La struttura presenta una forma architettonica
di origine greco-orientale, risalente ai secoli
IX-XI. Vi si accede lateralmente, attraverso un
dromos in cui è stata ricavata
una scala a tredici gradini; è ad unica
navata con una piccola abside. Entrando, a sinistra
è un piccolo vano comunicante con la Cripta;
probabilmente serviva da Pastophòrion,
locale adibito alle cerimonie preparatorie delle
funzioni religiose. Nell’abside vi è
addossato un altare di recente fattura a destra
del quale si nota una nicchia che serviva probabilmente
da diakonicòn, cioè deposito
di arredi sacri. L’interno della cripta
è decorato da un ciclo pittorico di natura
sacra, evidenziando la funzione cultuale del luogo.

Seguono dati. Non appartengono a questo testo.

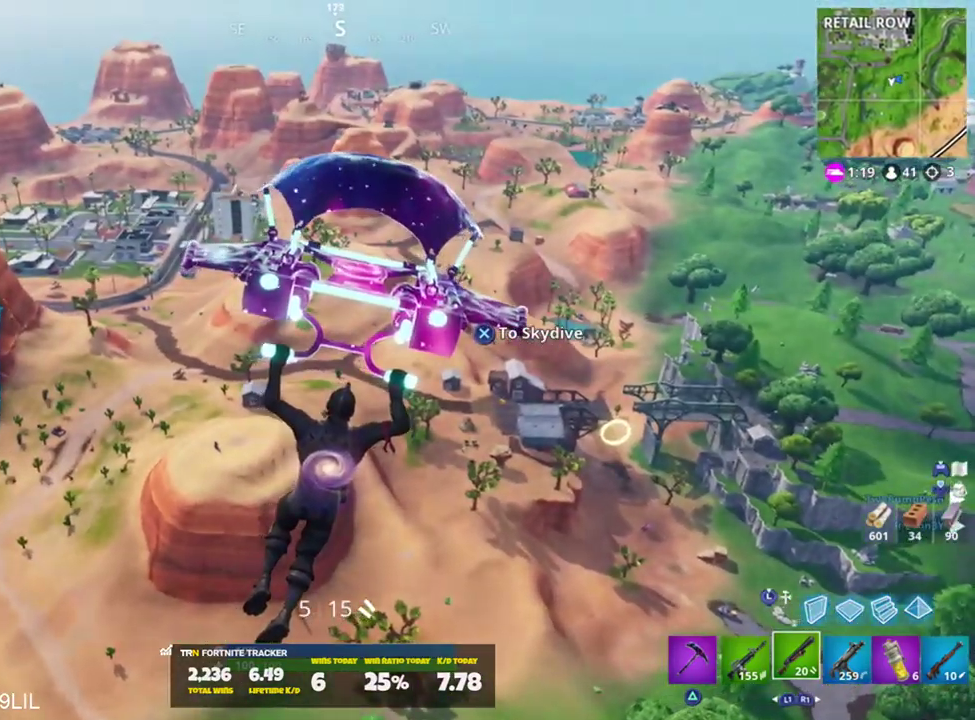
{"buttons": [], "left_stick": "up-right", "right_stick": "center", "events": []}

Tali affreschi, che risalgono per la gran parte
al XV secolo, sono in continuo deterioramento
a causa dell’eccesso di umidità.
Sulla parete sinistra rispetto all’ingresso
la figura meglio conservata, è quella,
trecentesca, della Vergine, la cui dolcezza e
vivacità è espressa dagli occhi
e dai tratti delicati e fini del volto. Il suo
capo è leggermente reclinato verso il Bambino
Gesù benedicente. Seguono le immagini di
Santo Stefano Protomartire e Sant’Antonio
da Padova. Sulla parete di fondo dell’abside
è rappresentata la Santissima Trinità:
Dio Padre, vestito di bianco è assiso sul
trono; le braccia esageratamente lunghe si abbassano
a sostenere la croce sulla quale è una
piccola e tozza figura del Cristo. Ai lati vi
sono raffigurati San Giovanni Evangelista
e San Giovanni Battista, considerata,
quest’ultima, la più antica immagine
del santo patrono di Veglie. Rilevò Alba
Medea: “Il soggetto iconografico si ricollega
all’interpretazione più patetica
della Trinità con l’introduzione
del Cristo crocefisso comune a cominciare dal
XIII secolo e nei successivi. Meno consueta ci
parre invece la rappresentazione dei due San Giovanni,
ai lati della Trinità”. A sinistra
della Trinità è rappresentato l’arcangelo
Michele che capesta il drago e lo trafigge con
la lunga lancia a croce. A destra, al di sopra
di una nicchia, è raffigurato San Francesco
d’Assisi inginocchiato nell’atto
di ricevere le stimmate dal crocifisso che gli
appare sopra una piccola chiesa. Nella parete
destra, vi è un’altra Madonna che,
assisa in trono, tra le braccia stringe il Bambino
che allatta. La scena successiva vede raffigurato
il piccolo Cristo, a mezzo busto, tra gli apostoli
Pietro e Paolo che per contrasto appaiono enormi.
In un altro riquadro Sant’Andrea
e da ultimo Sant’Antonio Abate.
Nelle scene sono presenti iscrizioni sia greche
che latine. La cripta un tempo aveva il soffitto
completamente affrescato; se ne scorgono frammenti
che rimandano alla rappresentazione entro un cerchio
del Cristo Pantocratore attorniato da
quattro angeli e i simboli dei quattro evangelisti.
Testo di Anna
Candelieri
Bibliografia:
CATAMO A., La cripta della Favana: un tesoro
che si perde, Novoli: Il Parametro, 1998.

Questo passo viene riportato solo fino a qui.